I was going to write a story about guilt trips, but I ripped up the ticket you bought me.


I clamp my lips together and set them in a line as every bone in my body curves as I fight collapsing to the floor. I used to think that the worst kind of tired was coming home after a day full of countless meetings, tiresome lectures with monotone professors, and cumbersome conversations with people; I thought it was losing the feeling in your legs after rummaging around work all day long -bussing tables, tending to tedious customers, folding silverware for tomorrow’s lunch rush.
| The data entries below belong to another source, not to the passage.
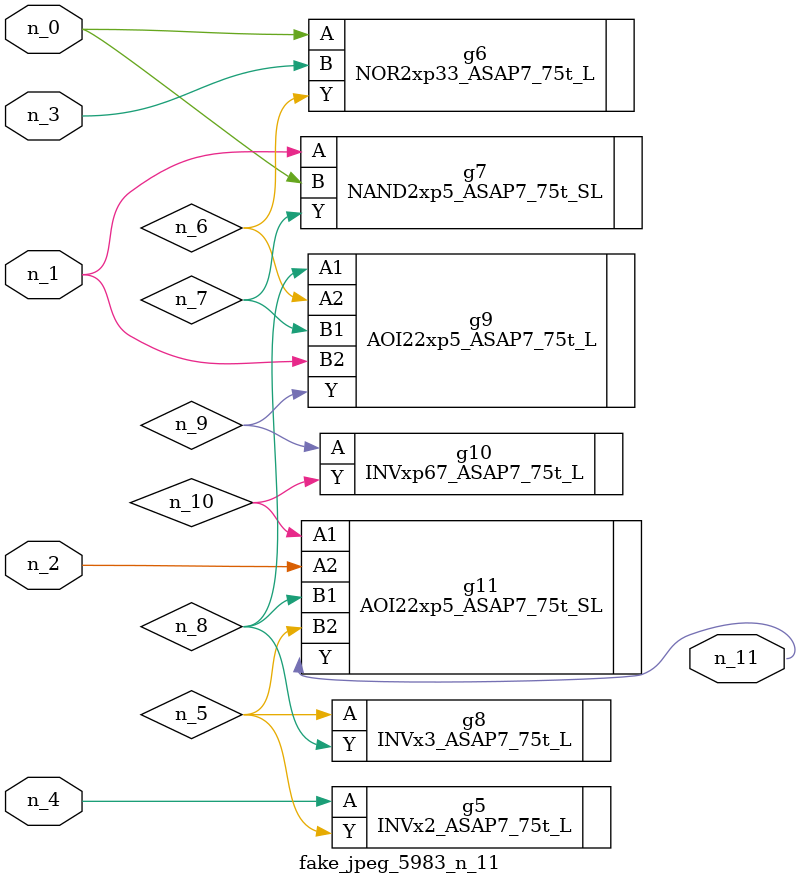
<source format=v>
module fake_jpeg_5983_n_11 (n_3, n_2, n_1, n_0, n_4, n_11);

input n_3;
input n_2;
input n_1;
input n_0;
input n_4;

output n_11;

wire n_10;
wire n_8;
wire n_9;
wire n_6;
wire n_5;
wire n_7;

INVx2_ASAP7_75t_L g5 ( 
.A(n_4),
.Y(n_5)
);

NOR2xp33_ASAP7_75t_L g6 ( 
.A(n_0),
.B(n_3),
.Y(n_6)
);

NAND2xp5_ASAP7_75t_SL g7 ( 
.A(n_1),
.B(n_0),
.Y(n_7)
);

INVx3_ASAP7_75t_L g8 ( 
.A(n_5),
.Y(n_8)
);

AOI22xp5_ASAP7_75t_L g9 ( 
.A1(n_8),
.A2(n_6),
.B1(n_7),
.B2(n_1),
.Y(n_9)
);

INVxp67_ASAP7_75t_L g10 ( 
.A(n_9),
.Y(n_10)
);

AOI22xp5_ASAP7_75t_SL g11 ( 
.A1(n_10),
.A2(n_2),
.B1(n_8),
.B2(n_5),
.Y(n_11)
);


endmodule
</source>
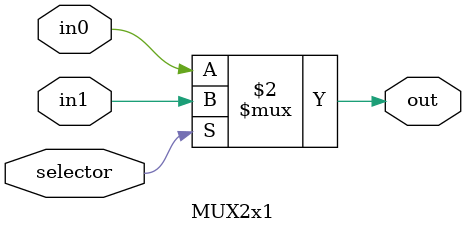
<source format=v>
module MUX2x1(
    input[N-1:0] in0, in1,
    input selector,
    output[N-1:0] out
);
    parameter N = 1;
    assign out = (selector == 0)? in0: in1;
endmodule
</source>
I was wrong. Rejecting a person with the wish for romance etched in their face exhausts me more than finals week in college and gala month at work all in one. I’ve never wanted more than a good, drawn-out flirting session and going back to our lives after. The most fatal kind of restlessness, though, is the moment right before you accept rejection. It’s a hard moment to define, but that’s what makes it so deliberately dull. You’ve gotten past the worst part; anger and heartbreak, but there’s a huge gap between your heartbeats. I can’t process this right now, and God, I need to sleep. Where’s the snooze button on life? Someone needs to invent that as soon as possible.

If you’re reading this, I love you. I love imperfectly, but I love you nonetheless, and I want to hear your stories.

Our culture puts so much of an emphasis on romance as the only acceptable place to show physical affection, and it’s a bullshit stigma that has caused me to lose many friends because they think I’m flirting and want to get in their pants.

Listen, I don’t flirt physically. I flirt with words. My flirting is 60% intellectual combat, 30% blatant innuendos, and 10% bad puns.

Let me whisper “Hello sailor” unironically as I bite your ear while we sit on the really old couch in my living room.

Let me send you texts that will make your blood race.

Let me compliment your writing.

Let me compliment you on your ass because I’ve got my shit together so I don’t have to sneakily get information on your financial situation by complimenting your “stability”. Also, because, I bet you’ve got a great ass.

Let me send you writings and sonnets from Shakespeare, Alice Walker, Romila Barryman, and all of the people I have spent my life re-reading.

If I’m not flirting with you with words, just hold my hand and let’s be friends, you big nerd.